Did you want me again? I can't make out what was in your mind.'
'Ragnhild's finished, I see,' said the Captain. 'Good-night, Ragnhild!'"
"And then you came away?"
"Yes, but I dare not go far because of Fruen. You may be sure it wasn't
nice for her when I was out of the room, so I had to be somewhere at hand.
And if the Captain had come and found me and said anything, I'd have told
him straight out I wasn't going farther away with Fruen in the state she
was. As it happened, he didn't come at all, but they began again in there.
'I know what you're thinking of,' said Fruen--'that perhaps it's not ...

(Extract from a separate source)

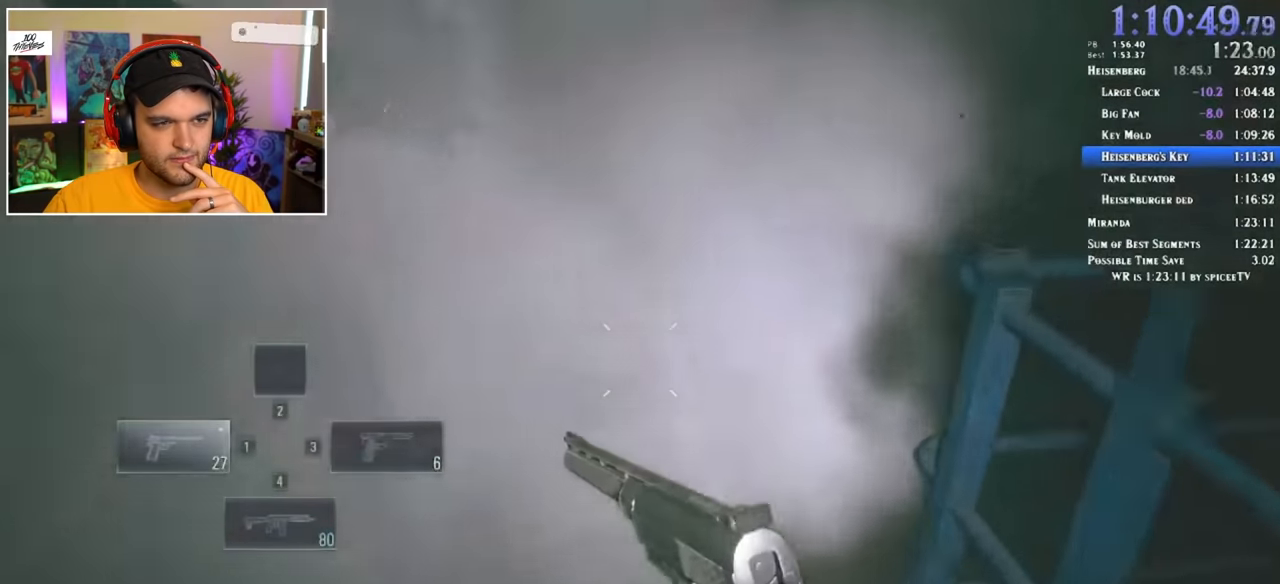
{"keys": ["shift", "w"], "mouse": [], "events": []}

it wouldn't be your child. Oh yes, indeed it might be so! But, God knows,
I can't find words this moment to make you forgive me!' she said, all
crying. 'Oh, my dear, forgive me, forgive me!' said Fruen, and went down
on her knees on the floor. 'You've seen what I did with the books, and
that handkerchief with the initials on--I burnt that before, and the
books, you know....' 'Yes, and--here's another handkerchief with the same
initials on--' says the Captain. 'Oh, heavens! yes, you're ever so
considerate, Lovise.' Fruen was all upset at that. 'I'm sorry you should
have seen it,' she said. 'It must be one I brought back with me when I
came home. I haven't looked through my things properly since. But does it
really matter so very much? Surely--' 'Oh no,' said he. 'And if you'd
only listen to me,' she went on, I'm almost certain it's you that ... I
mean, that the child is yours. Why should it not be? Oh, I don't know how
to say it!' 'Sit down again,' said the Captain. But Fruen must have
misunderstood; she got up and said: 'There you are! You won't listen to
me. Really, I can't make out why you ever wrote to me at all. You might
just as well have left me alone.' Then the Captain said something about
being in prison; if a man grew up in a prison yard, he said, and you take
him out, he'll long to be back in his prison yard again, he said. It was
something like that, anyway. 'Yes, but I was with Papa and Mama, and they
weren't hard like you; they said I had been married to him, and weren't
unkind to me at all. It isn't every one that looks at things like you do,'
'You don't want that candle alight now Ragnhild's gone, do you?' said the
Captain. 'It looks so out of place to have it burning there beside the
lamp--as if it were ashamed.' 'Ashamed of me,' she says quickly. 'Oh yes,
that was what you meant. But you've been to blame as well.' 'Don't
misunderstand me,' he says. 'I know I've been to blame. But that doesn't
make your part any better.' 'Oh, you think not? Well, of all the.... So
yours doesn't count, then?' 'Yes, I say I've been to blame, not in the way
you mean, but in other ways--in old things and new.' 'Oh, indeed!' 'Yes,
but I don't come home bringing the fruits of it under my heart to you.'
'No,' says Fruen, 'but you know it was you all along that wouldn't ...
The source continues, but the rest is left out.